Fig. 71.—Alt-azimuth with Full Slow Motions.

It can also be set longitudinally for balance in the cradle if any attachments are to be placed upon either end. Here the adjustment for the height of the instrument is provided both in the spread of the tripod and in the adjustable legs. So mounted a telescope of 3 or 4 inches aperture is easily handled and capable of rendering very good service either for terrestrial or celestial work.

Indeed the Clarks have made instruments up to 6 inches aperture, mounted for special service in this simple manner. For celestial use where fairly high powers may be required this or any similar mount can be readily furnished with slow motions either in azimuth or altitude or both.

Figure 71 shows a 4¼ inch telescope and mount by Zeiss thus equipped. Some alt-azimuth mounts are also provided with a vertical rack motion to bring the telescope to a convenient height without disturbing the tripod. A good alt-azimuth mount such as is shown in Figs. 70 and 71 is by no means to be despised for use with telescopes of 3 or 4 inch aperture.

The sole inconvenience to be considered is that of the two motions required in following. With well fitted slow motions this is not really serious for ordinary observing with moderate powers, for one can work very comfortably up to powers of 150 or 200 diameters keeping the object easily in view; but with the higher powers in which the field is very small, only a few minutes of arc, the double motion becomes rather a nuisance and it is extremely inconvenient even with low powers in sweeping for an object the place of which is not exactly known.

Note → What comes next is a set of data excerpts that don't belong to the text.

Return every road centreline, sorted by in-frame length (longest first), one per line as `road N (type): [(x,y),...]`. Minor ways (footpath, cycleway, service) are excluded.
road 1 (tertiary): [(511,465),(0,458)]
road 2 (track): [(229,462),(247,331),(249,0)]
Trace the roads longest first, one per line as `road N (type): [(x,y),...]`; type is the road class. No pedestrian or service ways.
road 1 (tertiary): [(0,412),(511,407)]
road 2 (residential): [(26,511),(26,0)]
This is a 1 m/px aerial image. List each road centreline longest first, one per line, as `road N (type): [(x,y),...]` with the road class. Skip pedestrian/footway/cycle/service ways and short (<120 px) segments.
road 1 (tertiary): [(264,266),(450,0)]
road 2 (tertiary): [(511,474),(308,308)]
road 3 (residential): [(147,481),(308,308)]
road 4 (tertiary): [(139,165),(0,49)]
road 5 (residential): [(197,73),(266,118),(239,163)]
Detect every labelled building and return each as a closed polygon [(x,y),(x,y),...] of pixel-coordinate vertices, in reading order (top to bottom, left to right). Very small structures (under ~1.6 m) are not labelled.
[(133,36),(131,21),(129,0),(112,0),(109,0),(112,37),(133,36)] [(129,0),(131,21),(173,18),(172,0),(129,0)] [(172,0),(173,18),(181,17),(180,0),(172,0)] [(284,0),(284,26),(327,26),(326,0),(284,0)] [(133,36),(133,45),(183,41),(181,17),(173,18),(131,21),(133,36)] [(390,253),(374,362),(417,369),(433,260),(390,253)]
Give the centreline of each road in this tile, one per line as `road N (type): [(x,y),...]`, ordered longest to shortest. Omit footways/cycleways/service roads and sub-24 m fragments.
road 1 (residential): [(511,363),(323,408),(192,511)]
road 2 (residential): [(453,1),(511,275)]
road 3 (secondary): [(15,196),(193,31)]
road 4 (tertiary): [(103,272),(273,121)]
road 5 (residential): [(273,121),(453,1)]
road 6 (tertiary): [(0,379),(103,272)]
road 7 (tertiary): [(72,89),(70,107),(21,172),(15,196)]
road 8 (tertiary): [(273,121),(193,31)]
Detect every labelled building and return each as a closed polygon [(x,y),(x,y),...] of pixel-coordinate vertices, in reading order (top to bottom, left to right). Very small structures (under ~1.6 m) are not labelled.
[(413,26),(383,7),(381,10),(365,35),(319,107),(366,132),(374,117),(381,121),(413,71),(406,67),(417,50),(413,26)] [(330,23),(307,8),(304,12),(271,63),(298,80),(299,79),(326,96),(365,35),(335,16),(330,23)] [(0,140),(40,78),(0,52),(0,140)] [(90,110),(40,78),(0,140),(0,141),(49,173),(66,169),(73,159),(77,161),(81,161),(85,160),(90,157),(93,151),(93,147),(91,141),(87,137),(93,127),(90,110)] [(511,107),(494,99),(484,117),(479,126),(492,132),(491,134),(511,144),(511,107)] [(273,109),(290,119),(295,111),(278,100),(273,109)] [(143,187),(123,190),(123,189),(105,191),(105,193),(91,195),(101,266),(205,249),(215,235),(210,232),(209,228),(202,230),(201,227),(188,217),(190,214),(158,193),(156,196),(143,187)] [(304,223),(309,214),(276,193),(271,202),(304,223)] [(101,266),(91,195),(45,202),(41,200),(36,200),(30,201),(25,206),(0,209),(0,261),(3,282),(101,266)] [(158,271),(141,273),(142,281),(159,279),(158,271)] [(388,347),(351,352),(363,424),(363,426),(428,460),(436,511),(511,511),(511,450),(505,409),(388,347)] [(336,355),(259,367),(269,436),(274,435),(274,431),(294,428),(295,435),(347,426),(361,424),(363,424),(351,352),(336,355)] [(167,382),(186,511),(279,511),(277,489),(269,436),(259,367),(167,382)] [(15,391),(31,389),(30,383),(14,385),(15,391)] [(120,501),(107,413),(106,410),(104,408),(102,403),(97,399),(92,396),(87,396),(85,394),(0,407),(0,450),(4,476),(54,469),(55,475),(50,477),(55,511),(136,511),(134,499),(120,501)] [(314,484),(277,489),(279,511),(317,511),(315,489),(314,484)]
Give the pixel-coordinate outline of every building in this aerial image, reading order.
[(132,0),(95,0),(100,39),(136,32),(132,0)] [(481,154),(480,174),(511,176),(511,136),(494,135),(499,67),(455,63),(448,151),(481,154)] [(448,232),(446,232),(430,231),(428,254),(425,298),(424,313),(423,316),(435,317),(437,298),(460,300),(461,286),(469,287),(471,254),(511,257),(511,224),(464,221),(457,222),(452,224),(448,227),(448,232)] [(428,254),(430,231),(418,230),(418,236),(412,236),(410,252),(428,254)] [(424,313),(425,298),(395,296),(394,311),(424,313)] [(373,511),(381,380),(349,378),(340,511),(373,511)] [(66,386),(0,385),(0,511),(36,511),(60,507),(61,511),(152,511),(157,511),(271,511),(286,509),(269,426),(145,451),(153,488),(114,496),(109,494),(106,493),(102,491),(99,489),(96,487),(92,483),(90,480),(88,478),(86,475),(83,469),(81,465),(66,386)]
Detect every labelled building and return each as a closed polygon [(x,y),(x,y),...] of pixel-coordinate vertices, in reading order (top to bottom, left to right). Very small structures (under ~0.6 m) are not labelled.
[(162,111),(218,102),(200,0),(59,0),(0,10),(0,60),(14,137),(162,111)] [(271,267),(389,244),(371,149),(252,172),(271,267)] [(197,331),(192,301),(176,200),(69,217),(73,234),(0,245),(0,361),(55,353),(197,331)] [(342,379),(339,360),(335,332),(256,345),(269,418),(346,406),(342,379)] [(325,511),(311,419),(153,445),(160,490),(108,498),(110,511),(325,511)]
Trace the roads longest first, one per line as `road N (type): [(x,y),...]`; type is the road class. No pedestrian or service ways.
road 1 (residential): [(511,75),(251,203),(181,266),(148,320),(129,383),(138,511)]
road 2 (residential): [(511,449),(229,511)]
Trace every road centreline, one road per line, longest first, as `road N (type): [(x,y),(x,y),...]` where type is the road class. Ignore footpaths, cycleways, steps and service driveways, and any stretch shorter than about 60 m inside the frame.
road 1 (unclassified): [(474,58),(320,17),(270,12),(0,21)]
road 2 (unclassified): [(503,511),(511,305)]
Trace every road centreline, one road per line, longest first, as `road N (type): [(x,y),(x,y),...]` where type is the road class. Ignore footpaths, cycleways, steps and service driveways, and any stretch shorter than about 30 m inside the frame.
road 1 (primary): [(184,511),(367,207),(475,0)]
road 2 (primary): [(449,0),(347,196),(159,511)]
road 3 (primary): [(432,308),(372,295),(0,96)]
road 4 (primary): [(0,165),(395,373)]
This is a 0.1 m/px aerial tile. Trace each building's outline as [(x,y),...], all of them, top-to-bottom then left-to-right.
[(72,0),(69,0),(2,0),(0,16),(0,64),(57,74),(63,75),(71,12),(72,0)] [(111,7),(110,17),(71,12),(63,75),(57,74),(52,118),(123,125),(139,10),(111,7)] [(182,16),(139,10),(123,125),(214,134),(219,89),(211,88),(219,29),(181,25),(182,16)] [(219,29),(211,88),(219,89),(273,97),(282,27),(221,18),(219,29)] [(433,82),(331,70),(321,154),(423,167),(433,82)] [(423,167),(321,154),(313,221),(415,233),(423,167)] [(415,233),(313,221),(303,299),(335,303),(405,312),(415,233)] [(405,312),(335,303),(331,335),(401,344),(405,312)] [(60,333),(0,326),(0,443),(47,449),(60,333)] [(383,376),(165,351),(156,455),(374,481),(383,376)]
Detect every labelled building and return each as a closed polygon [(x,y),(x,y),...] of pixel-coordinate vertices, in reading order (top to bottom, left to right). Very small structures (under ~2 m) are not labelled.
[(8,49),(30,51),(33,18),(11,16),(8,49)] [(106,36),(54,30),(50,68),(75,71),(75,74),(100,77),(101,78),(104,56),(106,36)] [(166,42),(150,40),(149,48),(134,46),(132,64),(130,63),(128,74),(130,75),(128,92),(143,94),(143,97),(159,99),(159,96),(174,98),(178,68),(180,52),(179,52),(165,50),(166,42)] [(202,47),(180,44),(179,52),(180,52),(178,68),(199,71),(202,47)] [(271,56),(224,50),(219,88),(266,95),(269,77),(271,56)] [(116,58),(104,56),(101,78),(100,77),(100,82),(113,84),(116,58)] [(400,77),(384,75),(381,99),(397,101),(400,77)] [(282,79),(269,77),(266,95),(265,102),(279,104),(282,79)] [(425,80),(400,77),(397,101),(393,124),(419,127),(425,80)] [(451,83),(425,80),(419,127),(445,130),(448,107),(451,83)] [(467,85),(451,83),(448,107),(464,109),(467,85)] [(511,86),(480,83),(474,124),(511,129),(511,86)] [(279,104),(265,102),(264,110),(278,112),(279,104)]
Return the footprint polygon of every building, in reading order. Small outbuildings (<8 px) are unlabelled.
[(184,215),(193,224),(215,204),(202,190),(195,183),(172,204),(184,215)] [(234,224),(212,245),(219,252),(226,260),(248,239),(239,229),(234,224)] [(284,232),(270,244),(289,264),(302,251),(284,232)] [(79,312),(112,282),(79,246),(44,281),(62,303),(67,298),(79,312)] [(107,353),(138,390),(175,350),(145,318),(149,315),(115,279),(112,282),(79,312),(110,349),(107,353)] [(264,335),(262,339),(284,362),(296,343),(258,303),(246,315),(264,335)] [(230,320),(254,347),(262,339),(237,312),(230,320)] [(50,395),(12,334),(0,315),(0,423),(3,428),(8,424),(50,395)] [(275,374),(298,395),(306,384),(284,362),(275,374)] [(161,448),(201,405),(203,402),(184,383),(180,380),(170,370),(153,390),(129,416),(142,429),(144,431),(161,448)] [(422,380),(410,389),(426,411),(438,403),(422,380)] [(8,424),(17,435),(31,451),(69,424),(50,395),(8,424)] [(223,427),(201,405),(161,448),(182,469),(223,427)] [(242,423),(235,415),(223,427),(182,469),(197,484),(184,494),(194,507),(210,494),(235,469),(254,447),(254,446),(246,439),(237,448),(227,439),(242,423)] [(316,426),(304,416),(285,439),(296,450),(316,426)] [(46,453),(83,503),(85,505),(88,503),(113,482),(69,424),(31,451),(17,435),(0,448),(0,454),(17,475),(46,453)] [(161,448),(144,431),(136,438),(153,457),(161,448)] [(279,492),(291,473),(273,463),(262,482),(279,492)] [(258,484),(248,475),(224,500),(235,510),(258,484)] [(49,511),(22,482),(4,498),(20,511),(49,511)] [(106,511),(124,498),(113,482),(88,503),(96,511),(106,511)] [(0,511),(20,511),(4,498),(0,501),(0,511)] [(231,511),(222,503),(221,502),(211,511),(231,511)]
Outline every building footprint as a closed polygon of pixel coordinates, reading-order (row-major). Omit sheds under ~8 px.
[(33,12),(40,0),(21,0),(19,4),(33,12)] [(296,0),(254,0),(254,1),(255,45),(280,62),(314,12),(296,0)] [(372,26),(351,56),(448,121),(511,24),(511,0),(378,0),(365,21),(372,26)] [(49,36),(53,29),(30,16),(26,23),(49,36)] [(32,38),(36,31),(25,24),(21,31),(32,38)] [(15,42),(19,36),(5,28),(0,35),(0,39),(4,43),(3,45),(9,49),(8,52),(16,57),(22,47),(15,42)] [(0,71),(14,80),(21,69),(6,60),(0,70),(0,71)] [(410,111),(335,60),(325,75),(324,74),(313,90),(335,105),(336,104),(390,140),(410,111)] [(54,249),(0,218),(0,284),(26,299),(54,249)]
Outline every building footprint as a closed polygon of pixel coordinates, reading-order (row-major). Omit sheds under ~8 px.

There are in fact two distinct kinds of following necessary in astronomical observations. First, the mere keeping of the object somewhere in the field, and second, holding it somewhat rigorously in position, as in making close observations of detail or micrometrical measurements. When this finer following is necessary the sooner one gets away from alt-azimuth mounts the better.

Still another form of alt-azimuth mount is shown in Fig. 72 applied for a Newtonian reflector of 6 or 8 inches aperture. Here the overhung fork carrying the tube on trunnions is supported on a stout fixed tripod, to which it is pivoted at the front, and it is provided at the rear with a firm bearing on a sector borne by the tripod.

At the front a rod with sliding coarse, and screw fine, adjustment provides the necessary motion in altitude. The whole fork is swung about its pivot over the sector bearing by a cross screw turned by a rod with a universal joint.